An extraordinary informal meeting of EU foreign and trade ministers will take place at the end of the week (on Friday and Saturday), primarily to tackle the controversy, which risks derailing the commercial deal with Korea.
The European Parliament yesterday refused to back the deal and postponed its definitive vote to mid-October “to allow time for an agreement with the Council".
MEPs want stronger safeguard measures for the European automotive sector, which would be significantly affected by increased competition from South Korean manufacturers.
In the text supported by the Parliament, the level of duty on imports from Korea could be increased in case of "serious injury" to EU producers. Such measures would potentially only be applied in the countries affected by more competition, rather than across the entire bloc, MEPs are proposing.
The Asian tiger in numbers
Korean carmakers already have an important share of EU markets and their presence is growing. In the first semester of 2010, Hyundai's car sales in Europe grew by over 10% compared to the same period of the previous year. Korea's other main exporter of cars to Europe, Kia, saw sales growth of almost 13%, according to figures provided by ACEA, the Association of European Car Manufacturers.
European countries only export to Korea 1% of their car production, while Europe represents 25% of overall car exports by the Asian country.
These figures contribute to the widening trade deficit between the Union and the Asian country. In the first five months of 2010, the EU's trade deficit with Korea reached almost five billion euros, mainly a result of machinery imports, according to Eurostat.
ACEA has long denounced "the unfair terms" of the free trade agreement with Korea, especially a 'Duty Drawback' clause which authorises Korean producers to sell to Europe at highly competitive prices cars made with cheap components made in third countries, like China.
Moreover, ACEA predicts a jump in productivity by Korean carmakers, which enjoy significantly lower costs.
This would certainly benefit European consumers and would likely bring down car prices, but it is expected to have an impact on carmakers as well as on the economy at large and the social situation in some EU member states.
Italian concerns
Italy is the most outspoken EU country regarding the threat to its economy posed by the EU agreement with Korea if the existing terms were maintained. Fiat, Italy's biggest carmaker, is a direct competitor of Korean carmakers in the small and cheap vehicle market.

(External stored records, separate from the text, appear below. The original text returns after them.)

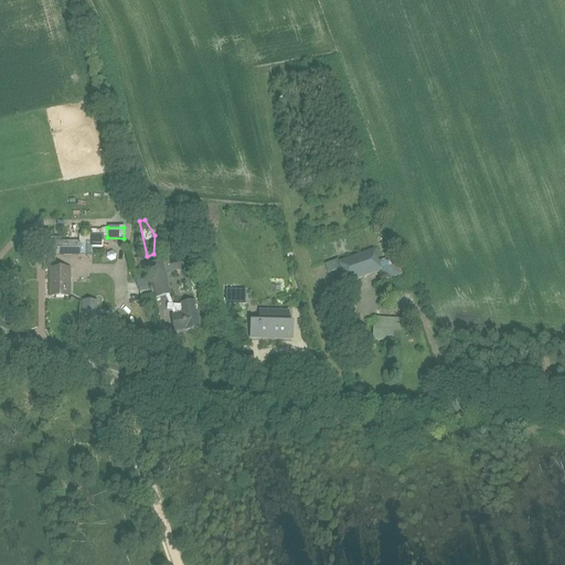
[(342,257),(373,247),(369,231),(342,240),(344,246),(349,244),(351,249),(341,252),(342,257)]
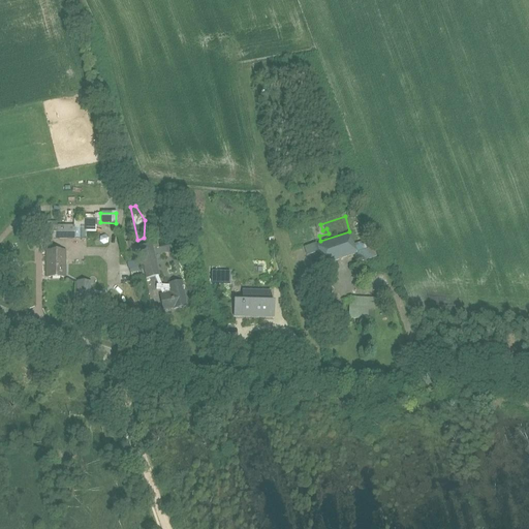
[(74,237),(81,237),(83,237),(83,226),(78,226),(34,226),(34,241),(74,241),(74,237)]
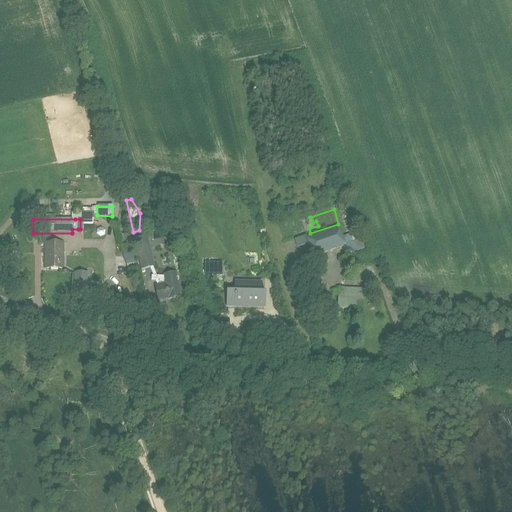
[(345,245),(339,226),(307,237),(313,256),(345,245)]
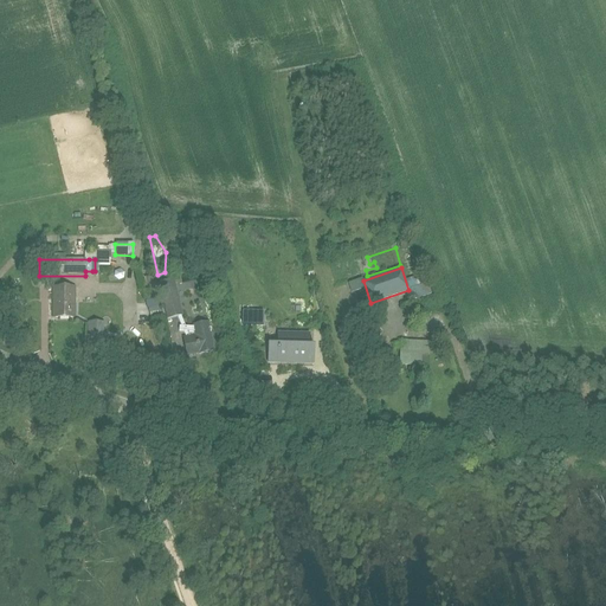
[(186,327),(181,315),(182,315),(174,278),(159,282),(168,318),(178,316),(182,326),(180,326),(179,330),(184,330),(186,337),(184,337),(187,355),(199,353),(199,354),(214,350),(211,333),(212,328),(210,328),(208,322),(193,326),(194,327),(186,327)]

In the first semester of 2010, Fiat's car sales in Europe dropped by almost 10%.
"With these terms, Italy is not ruling out the opportunity to use its power to express a general reserve on the agreement, which would work as a veto," an Italian diplomatic source made clear.
The Italian vice-minister in charge of trade, Adolfo Urso, has outlined Italy's concerns several times in conversations with EU Trade Commissioner Karel De Gucht. His spokesperson was not available to comment.
Tomorrow (9 September), diplomats in Brussels will try to sort the controversy, and then ministers should finalise a possible deal over the weekend.
Belgian EU Presidency sources confirm that the main reason for the weekend meeting is to address the Korean issue, but they were optimistic over the final outcome of the negotiations. A Korean delegation might attend in case a definitive agreement is reached.
Delaying the entry into force of the agreement to 2012 rather than 2011 could help improve the deal and might temporarily reassure Italy and other member states "who are less outspoken but would have acted in case Italy didn't".
The Parliament may also be pleased with such a decision.